**Your task**: Lines from the listing that hold the string "Maybe" are what you should return.

**Working data**:
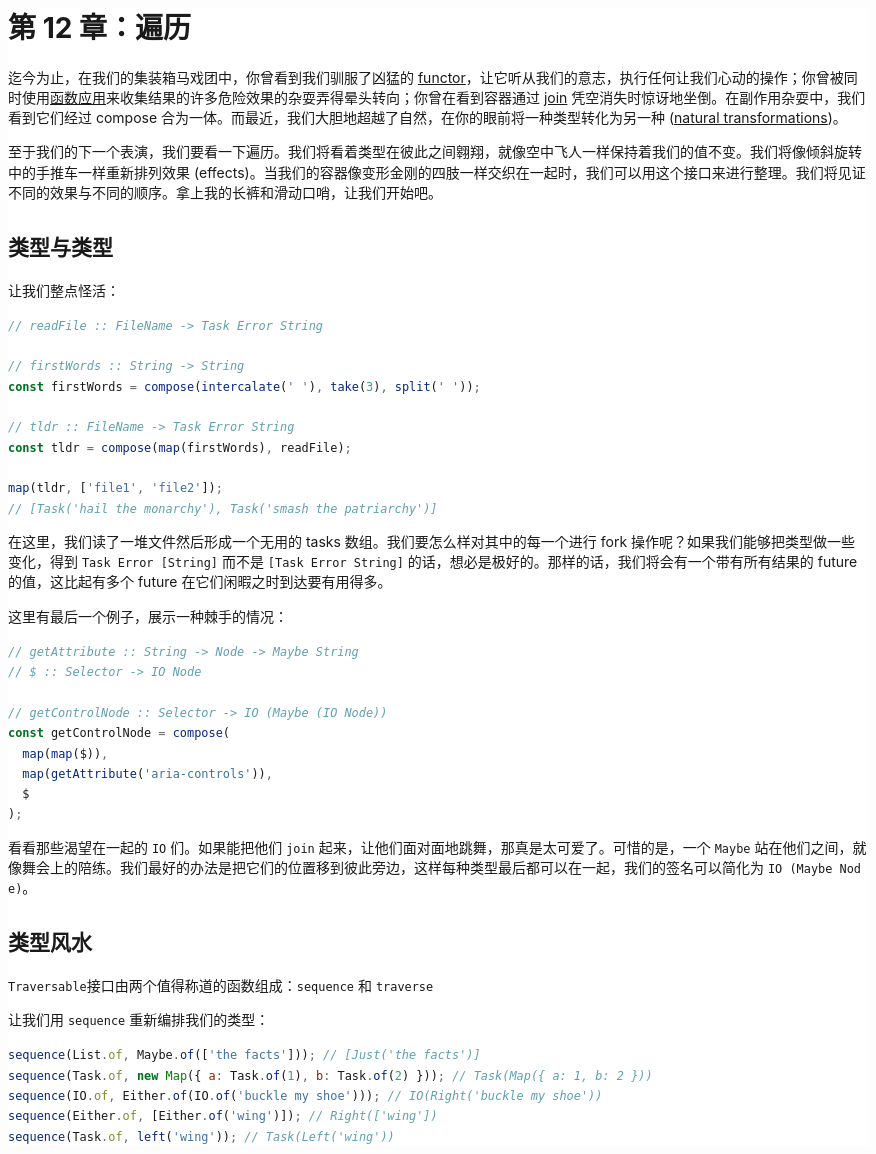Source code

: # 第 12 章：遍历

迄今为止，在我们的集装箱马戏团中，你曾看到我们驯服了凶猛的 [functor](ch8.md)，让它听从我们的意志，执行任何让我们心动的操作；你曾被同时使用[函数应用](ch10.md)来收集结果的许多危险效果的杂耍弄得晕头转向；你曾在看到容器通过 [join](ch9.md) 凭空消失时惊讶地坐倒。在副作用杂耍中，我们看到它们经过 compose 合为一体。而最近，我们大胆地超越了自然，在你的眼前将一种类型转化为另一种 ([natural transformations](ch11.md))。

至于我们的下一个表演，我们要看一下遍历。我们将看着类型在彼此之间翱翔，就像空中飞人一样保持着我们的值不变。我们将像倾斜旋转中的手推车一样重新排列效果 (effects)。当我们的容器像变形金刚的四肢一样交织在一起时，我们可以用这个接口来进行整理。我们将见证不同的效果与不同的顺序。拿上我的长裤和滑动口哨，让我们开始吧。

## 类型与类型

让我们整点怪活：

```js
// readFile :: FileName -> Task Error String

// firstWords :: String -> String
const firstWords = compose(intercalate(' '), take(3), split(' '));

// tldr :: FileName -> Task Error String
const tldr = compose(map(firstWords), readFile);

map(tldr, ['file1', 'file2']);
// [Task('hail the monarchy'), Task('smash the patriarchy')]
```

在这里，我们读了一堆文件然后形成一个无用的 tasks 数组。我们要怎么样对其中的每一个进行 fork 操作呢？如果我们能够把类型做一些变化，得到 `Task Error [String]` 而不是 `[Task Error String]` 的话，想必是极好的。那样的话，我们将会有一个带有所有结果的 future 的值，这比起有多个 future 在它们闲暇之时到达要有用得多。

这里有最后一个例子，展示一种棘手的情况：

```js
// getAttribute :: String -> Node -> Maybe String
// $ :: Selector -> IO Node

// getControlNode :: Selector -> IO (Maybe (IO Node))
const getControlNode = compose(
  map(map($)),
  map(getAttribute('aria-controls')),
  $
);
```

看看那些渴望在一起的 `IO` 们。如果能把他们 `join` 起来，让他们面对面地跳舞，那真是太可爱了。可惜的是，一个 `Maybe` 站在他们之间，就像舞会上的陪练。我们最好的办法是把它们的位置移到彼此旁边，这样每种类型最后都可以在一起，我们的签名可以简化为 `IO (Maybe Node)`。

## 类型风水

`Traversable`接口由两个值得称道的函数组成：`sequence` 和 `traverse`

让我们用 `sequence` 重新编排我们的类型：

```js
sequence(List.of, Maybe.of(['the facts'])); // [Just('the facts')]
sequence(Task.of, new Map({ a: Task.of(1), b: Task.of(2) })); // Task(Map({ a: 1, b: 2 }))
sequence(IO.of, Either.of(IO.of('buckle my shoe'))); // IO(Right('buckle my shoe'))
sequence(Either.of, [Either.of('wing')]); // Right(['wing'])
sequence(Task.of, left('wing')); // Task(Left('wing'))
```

--

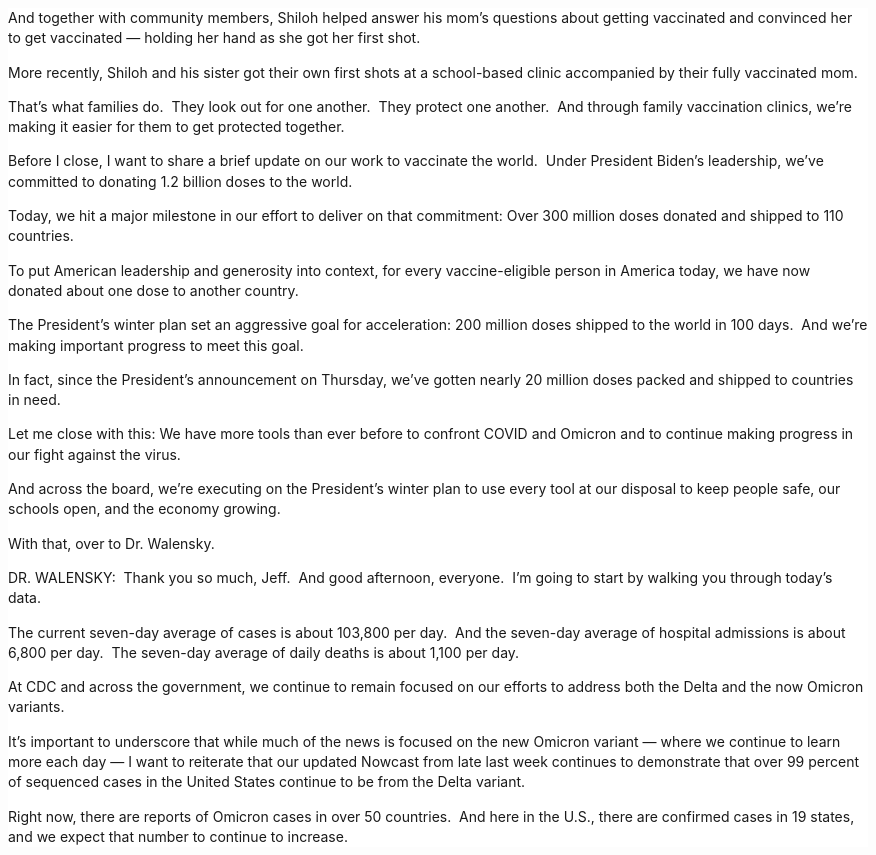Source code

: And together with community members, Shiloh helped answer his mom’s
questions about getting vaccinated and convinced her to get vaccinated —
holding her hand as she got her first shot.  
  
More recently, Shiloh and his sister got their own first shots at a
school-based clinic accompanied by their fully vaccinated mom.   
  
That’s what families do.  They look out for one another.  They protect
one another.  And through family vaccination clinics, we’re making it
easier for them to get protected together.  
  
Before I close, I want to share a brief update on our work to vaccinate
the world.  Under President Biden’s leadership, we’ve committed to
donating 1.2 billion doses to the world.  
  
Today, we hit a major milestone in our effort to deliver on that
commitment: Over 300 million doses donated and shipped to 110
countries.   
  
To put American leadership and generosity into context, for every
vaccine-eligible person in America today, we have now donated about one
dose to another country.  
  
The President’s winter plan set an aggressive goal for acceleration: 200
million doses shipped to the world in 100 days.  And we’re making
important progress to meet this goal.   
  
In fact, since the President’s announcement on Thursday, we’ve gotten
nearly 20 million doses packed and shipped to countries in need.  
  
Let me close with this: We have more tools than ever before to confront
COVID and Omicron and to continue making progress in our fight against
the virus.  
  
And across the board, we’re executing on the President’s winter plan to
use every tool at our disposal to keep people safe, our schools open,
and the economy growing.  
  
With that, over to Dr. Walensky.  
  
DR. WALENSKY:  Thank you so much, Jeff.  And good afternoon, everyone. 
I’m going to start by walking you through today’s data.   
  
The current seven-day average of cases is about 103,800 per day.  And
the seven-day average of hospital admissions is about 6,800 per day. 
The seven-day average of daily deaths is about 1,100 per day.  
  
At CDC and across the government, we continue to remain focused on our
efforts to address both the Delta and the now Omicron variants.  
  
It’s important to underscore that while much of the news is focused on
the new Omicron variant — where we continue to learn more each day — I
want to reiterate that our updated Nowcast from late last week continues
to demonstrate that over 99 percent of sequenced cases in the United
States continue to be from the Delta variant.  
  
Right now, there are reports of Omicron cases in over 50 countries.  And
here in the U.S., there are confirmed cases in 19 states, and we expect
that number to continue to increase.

**Answer**:
// getAttribute :: String -> Node -> Maybe String
// getControlNode :: Selector -> IO (Maybe (IO Node))
看看那些渴望在一起的 `IO` 们。如果能把他们 `join` 起来，让他们面对面地跳舞，那真是太可爱了。可惜的是，一个 `Maybe` 站在他们之间，就像舞会上的陪练。我们最好的办法是把它们的位置移到彼此旁边，这样每种类型最后都可以在一起，我们的签名可以简化为 `IO (Maybe Node)`。
sequence(List.of, Maybe.of(['the facts'])); // [Just('the facts')]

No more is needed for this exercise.